Le travail de fond achevé, nous passons à l’élection du présidium, censée être « a piece of cake » étant donné qu’il y a le même nombre de candidats que de postes. Un vote par acclamation est proposé et là…c’est le drame ! La délégation irlandaise prend la parole pour demander un vote à bulletin secret, plus démocratique selon eux. Pour ma part, hormis le gâchis de papier qu’implique cette procédure, j’y suis plutôt favorable ; après tout je n’ai jamais été fan des votes par acclamation et le vote à bulletin secret permettra de mesurer le poids politique des différents candidats. Mais dans l’assistance, c’est la panique, un climat de suspicion s’installe : cette demande irlandaise serait-elle commanditée ? Dans les couloirs, les tractations vont bon train et s’éternisent… Finalement, une solution est trouvée entre les deux parties (la Left Wing et « les autres »), qui doit permettre à tous les candidats d’être élus avec le même nombre de voix : une voix pour chaque candidat à une vice-présidence (le minimum pour être élu), et dix voix pour Kaisa Penny, candidate à la présidence d’Ecosy, Thomas Maes, candidat au secrétariat général, et Thomas Graham, candidat à la présidence de la commission de contrôle. Je proteste contre ce bidouillage, qui me semble au mieux ridicule et au pire dommageable pour l’image d’Ecosy et la légitimité de candidats, et je ne suis pas la seule. Mais les réticents s’entendent répondre que vu les antécédents de l’organisation et le manque de confiance qui règne encore en son sein, il n’y a pas d’autre option possible. Je ne tiens pas à créer de scandale inutile, j’obtempère donc à contrecœur… L’élection se déroule comme prévu, les nouveaux élus sont congratulés comme il se doit et c’est dans une ambiance de « happy family » que se clôt cette troisième journée (pour ceux qui me connaissent, inutile de préciser que j’ai fait honneur à la piste de danse jusqu’à une heure tardive ;-)).

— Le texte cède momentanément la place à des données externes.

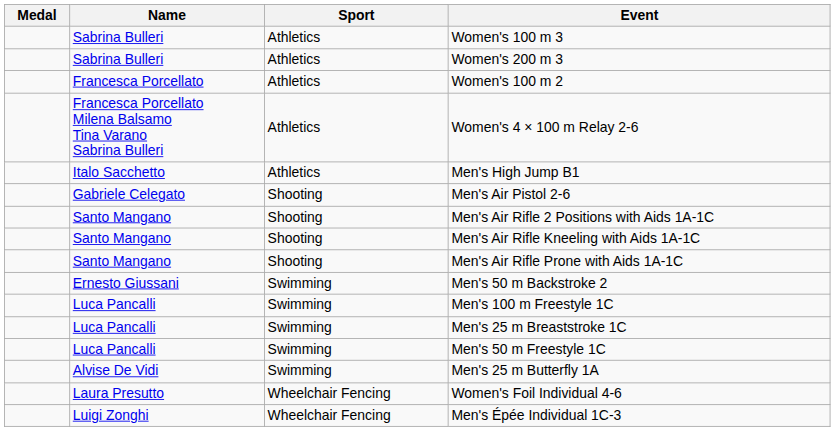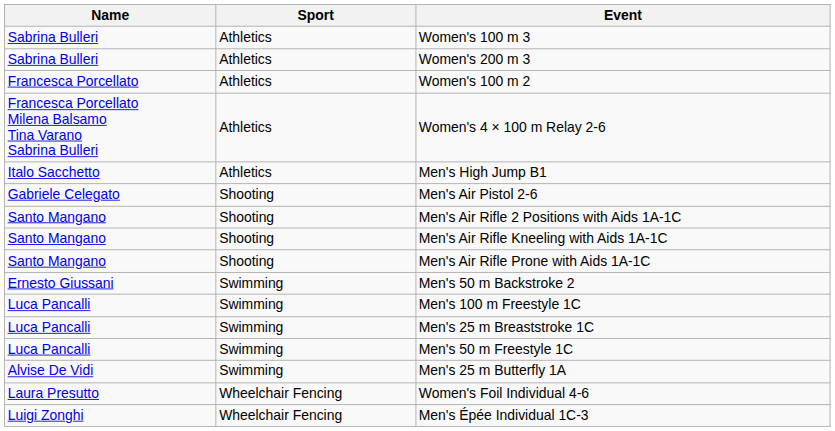- column: Medal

4ème jour : le jour des survivants

La soirée de la veille ayant apparemment fait quelques dégâts, les rangs sont clairsemés en ce dernier jour de Congrès.

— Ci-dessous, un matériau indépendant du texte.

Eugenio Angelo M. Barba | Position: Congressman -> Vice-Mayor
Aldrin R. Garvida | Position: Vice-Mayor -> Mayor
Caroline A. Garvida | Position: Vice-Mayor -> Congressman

De mon côté, je suis fidèle au poste, car outre les votes sur le plan d’activités et les finances, nous avons un point important à l’agenda : le vote sur les demandes d’adhésion. Or le sort d’une organisation chère au MJS, celle des jeunes socialistes catalans, est décidé ce matin-là. Cela fait des années que la JSC Catalunya attend de devenir membre de plein droit d’Ecosy, et le moins que l’on puisse dire est que certains camarades n’ont pas ménagé leurs efforts (spéciale dédicace à David et Arantxa). Mais cette fois, on le sent, c’est la bonne : la JSC a déjà rejoint la Iusy lors du dernier Congrès et l’autre organisation espagnole est désormais favorable à leur adhésion. Cette dernière sera effectivement votée à l’unanimité.

Kaisa Penny prend alors une dernière fois le micro pour clore ce 10ème Congrès d’Ecosy, qui, à défaut d’être parfait, a montré que l’organisation est repartie sur de bons rails, avec à sa tête des personnes qui ont à cœur de travailler sur les questions de fond et en bonne intelligence.